En La mujer loca la cuestión de las voces es sumamente complicada y constituye uno de los principales problemas de toda la trama. En sus páginas coinciden una mujer enferma terminal que ha decidido acabar con su vida y a la que Millás acude a visitar con la idea de hacer un reportaje, la chica que también vive en esa casa en una habitación alquilada y que sufre alucinaciones y obsesiones relacionadas con el lenguaje y el propio escritor, que completa la novela con algunas páginas de su supuesto Diario de la vejez. Dejando al lado maridos, amigos, amantes y secundarios, estas son las tres voces principales que van alternándose e incluso superponiéndose en La mujer loca, tratando de escamotear al lector una información fundamental en toda historia: ¿quién la cuenta?

Este primer juego se evidencia con unas perturbadoras incursiones de una voz que altera el tiempo verbal del relato desde el principio de la novela. En los capítulos finales el extrañamiento temporal irá todavía a más, sin que se ofrezca de forma explícita otra solución -existe más de una posibilidad- que una reflexión en la que el propio escritor, desdoblado en dos Millases, el de allá y el de acá, explica que «quizá el tiempo se detenía o se doblaba o se arrugaba ... algo ligeramente anormal ocurría con él».

El doble

Aparece ahí, claro, otro de los grandes temas del universo Millás, el del doble, muy presente en toda su producción, en especial desde Volver a casa (1990). La idea de dos Millases le sirve aquí, además, para abundar en una autoparodia que también recorre toda la novela y que es, quizá, uno de sus mayores aciertos: «El Millás de acá notaba, por ejemplo, las intromisiones del de allá al leer, ya publicados, los artículos que enviaba a los periódicos.
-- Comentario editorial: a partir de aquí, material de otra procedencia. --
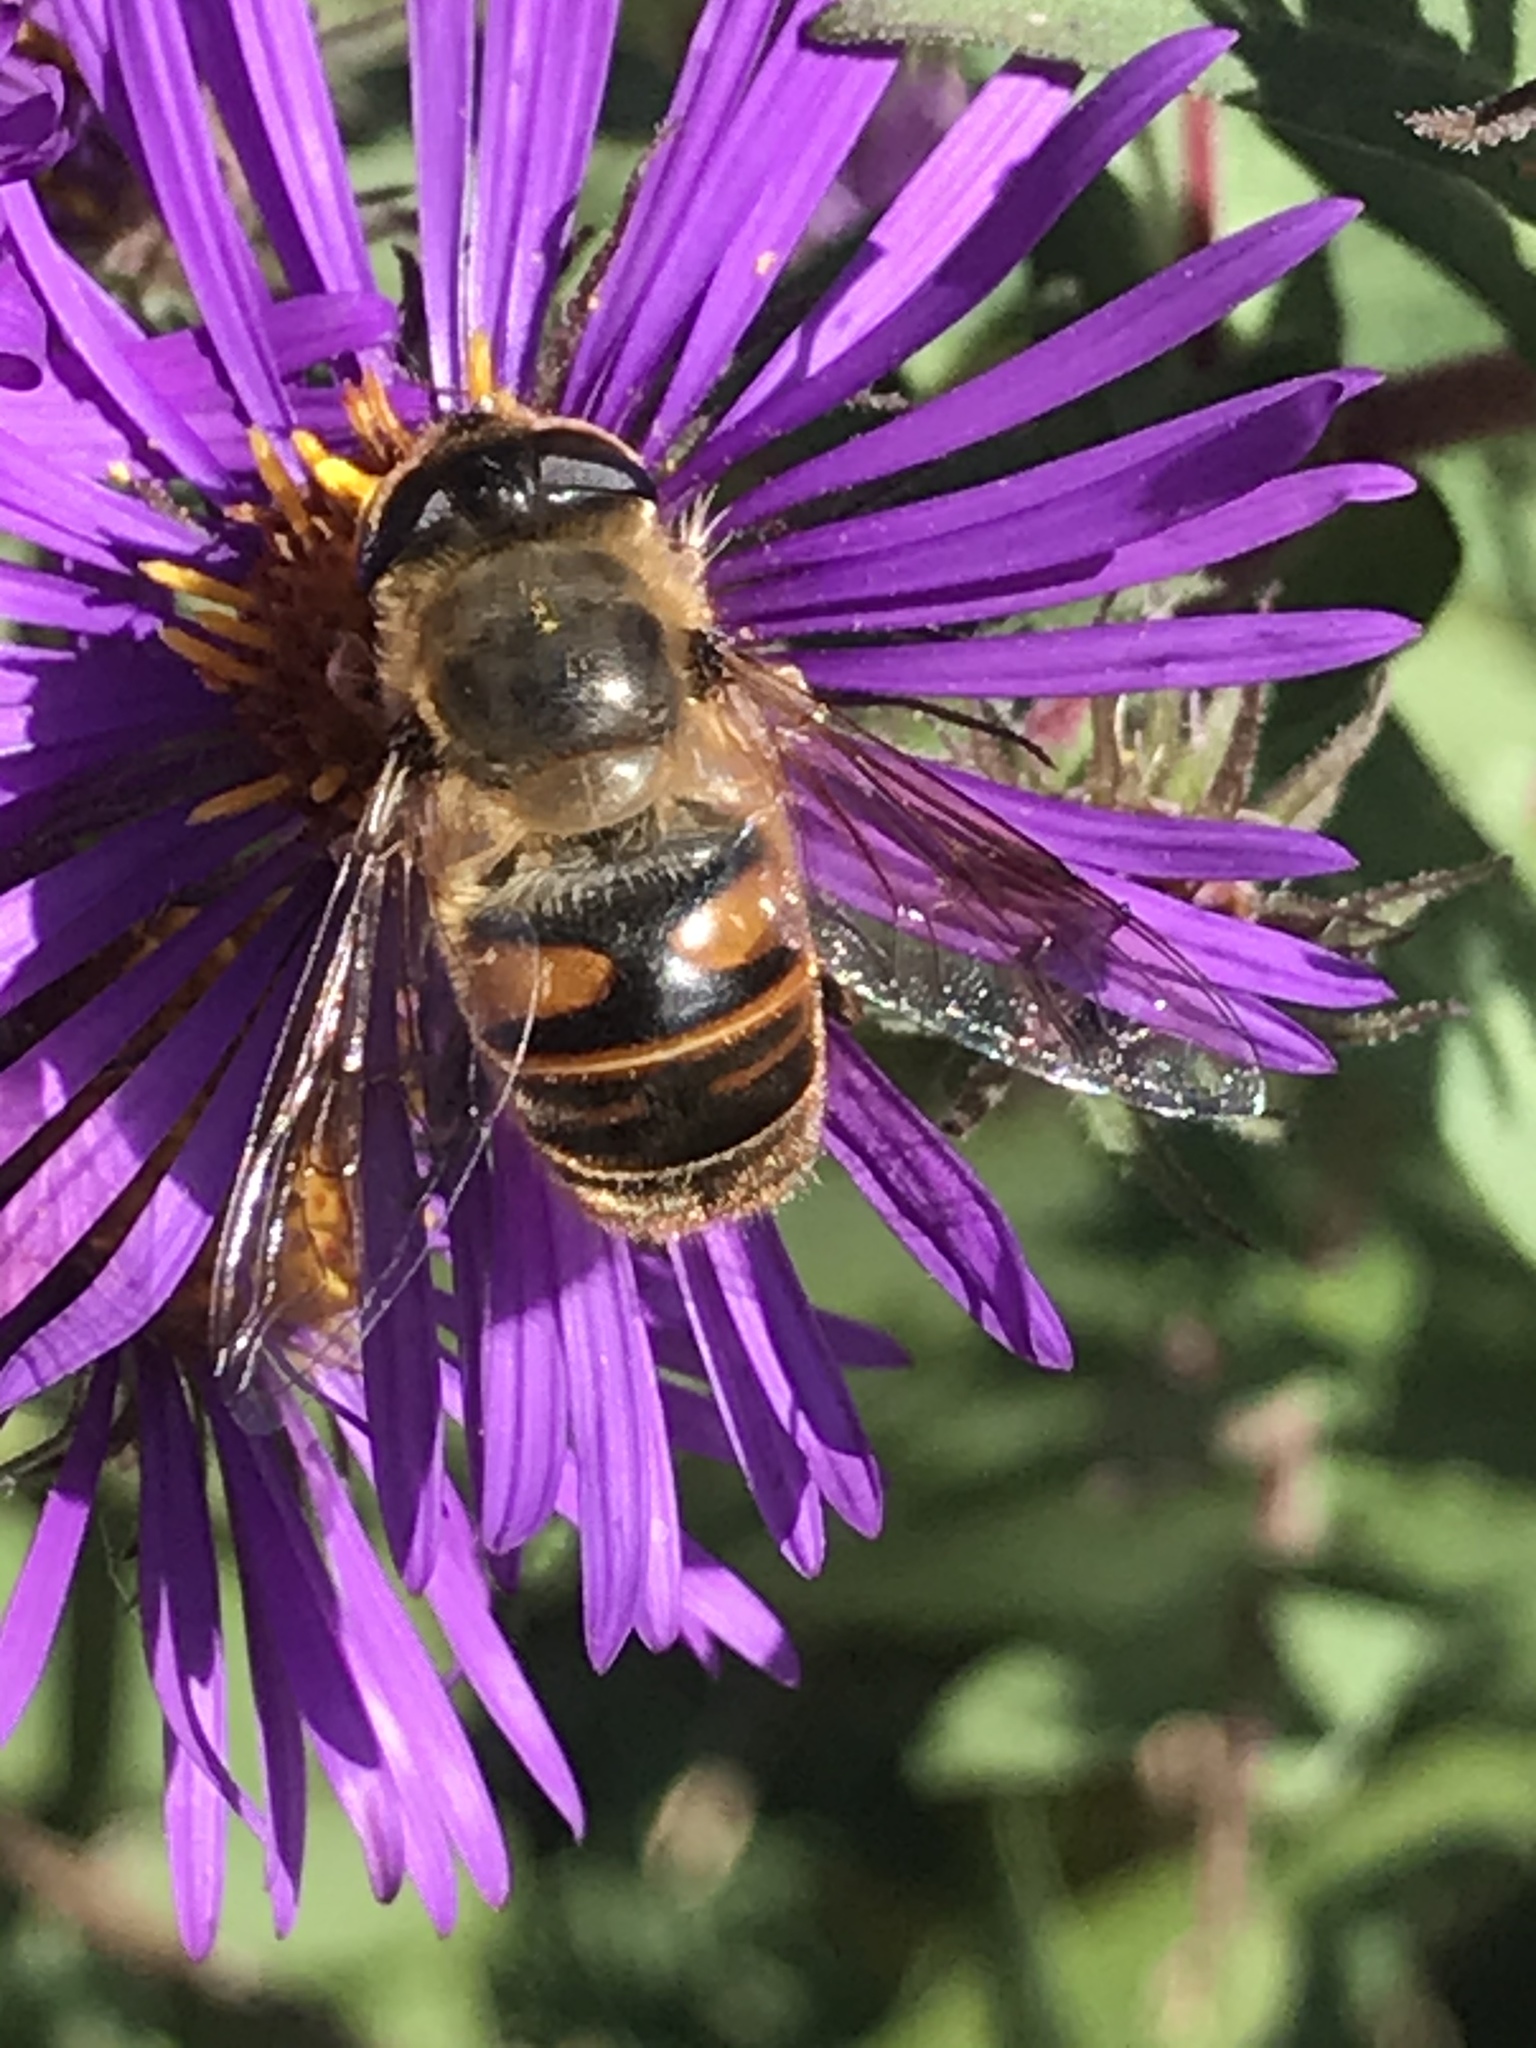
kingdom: Animalia
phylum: Arthropoda
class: Insecta
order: Diptera
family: Syrphidae
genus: Eristalis
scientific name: Eristalis tenax
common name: Drone fly
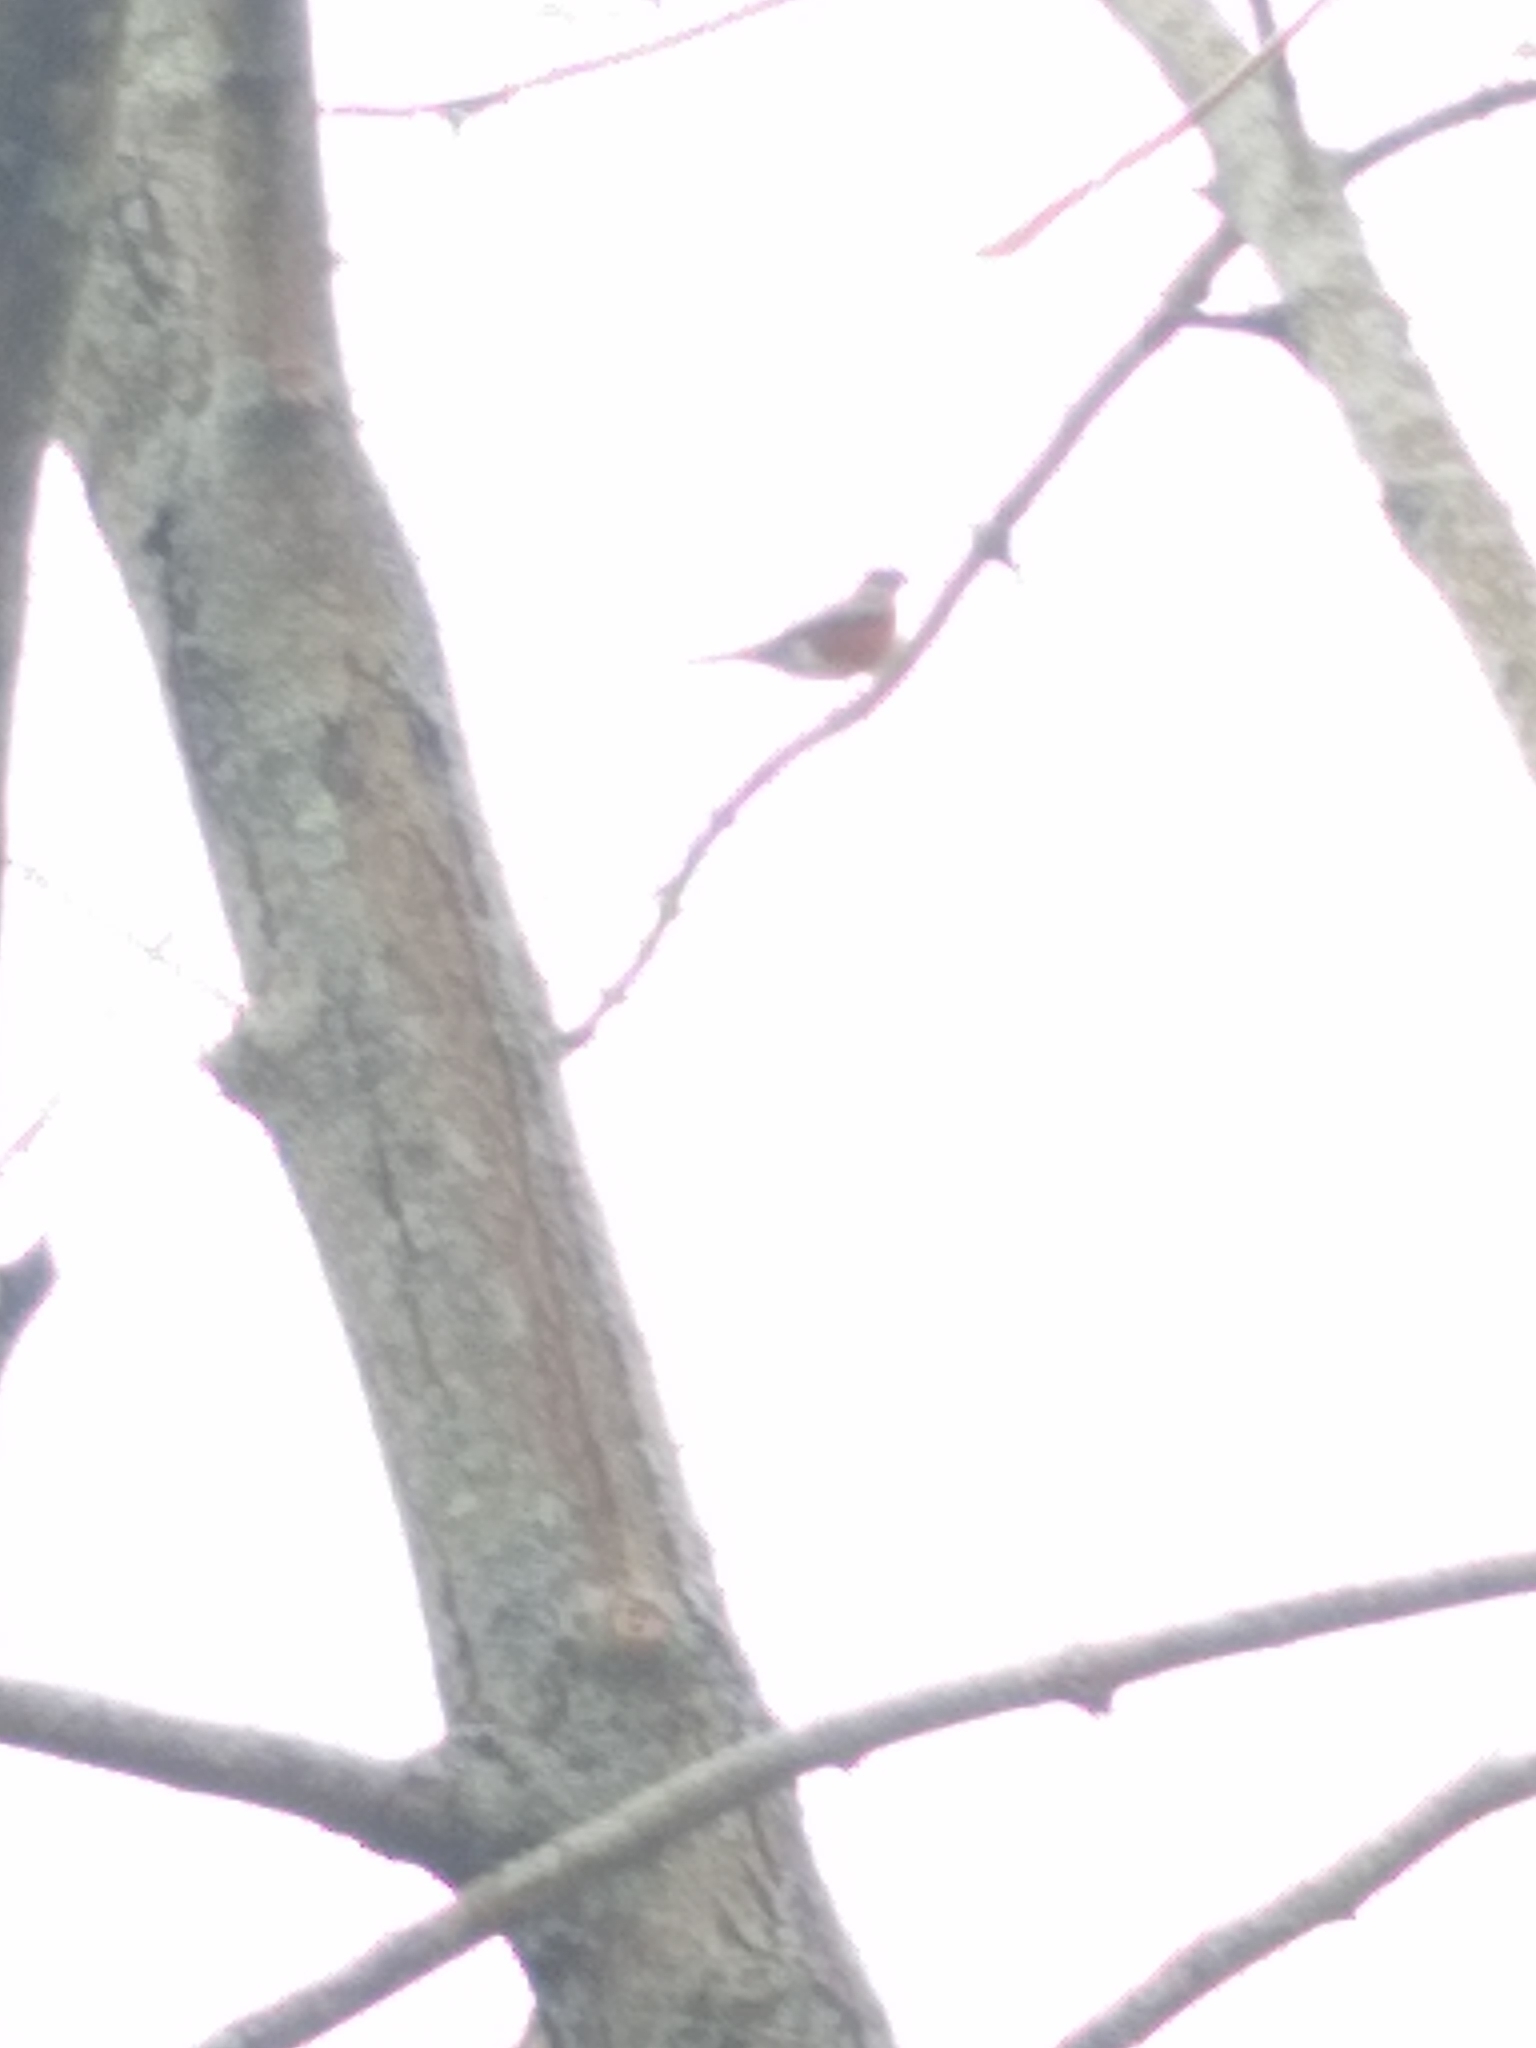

Este no lo he escrito yo, se decía, lo ha escrito él. Y no solo se lo decía él a sí mismo, también los lectores comentaban con desconcierto en internet las apariciones del Millás de allá».

Jugando a las dicotomías, La mujer loca presenta también una nueva y divertida categoría, la de los porquesí y los porquenó, taxonomía universal de los seres humanos que recuerda un poco a la de los cronopios y famas de Cortázar.

Como se ve, todo en La mujer loca, remite, con manierismo, a otros textos del mismo autor. No sólo en cuestiones metaficticias y psicoanalíticas. La infancia y la juventud de Millás también se cuelan en esta novela, transportando al lector, durante algunas páginas, al universo de El mundo (2007), aquella novela por la que le dieron el Planeta y que algunos consideraron la menos millasiana de su producción.

Y el último de los enlaces evidentes es, claro, el que establece con El orden alfabético (1998), donde había expuesto de forma más intensa sus preocupaciones sobre el lenguaje. La mujer loca que da título a esta nueva novela lo está, precisamente, porque se le aparecen palabras y frases, su obsesión es el lenguaje y sobre estas cuestiones discute con Millás y con otros personajes a lo largo de todo el libro, ofreciendo algunos de los diálogos más divertidos de toda la novela. Pero la cuestión filológica no se queda ahí.

Sucede que Juan José Millás pone tanta lupa a la manera en que flexionan los verbos, se estructuran las frases y, en fin, se relacionan significante y significado, que uno casi llega a chiflar, como la protagonista, a quedarse paralizado, incapaz de avanzar por la trama ante tanto detalle microscópico. Se puede concluir que, de alguna forma, La mujer loca, como otra de sus protagonistas, es una novela enferma crónica a cuya disolución asistimos en tiempo real hasta su total extinción. Un artefacto narrativo suicida.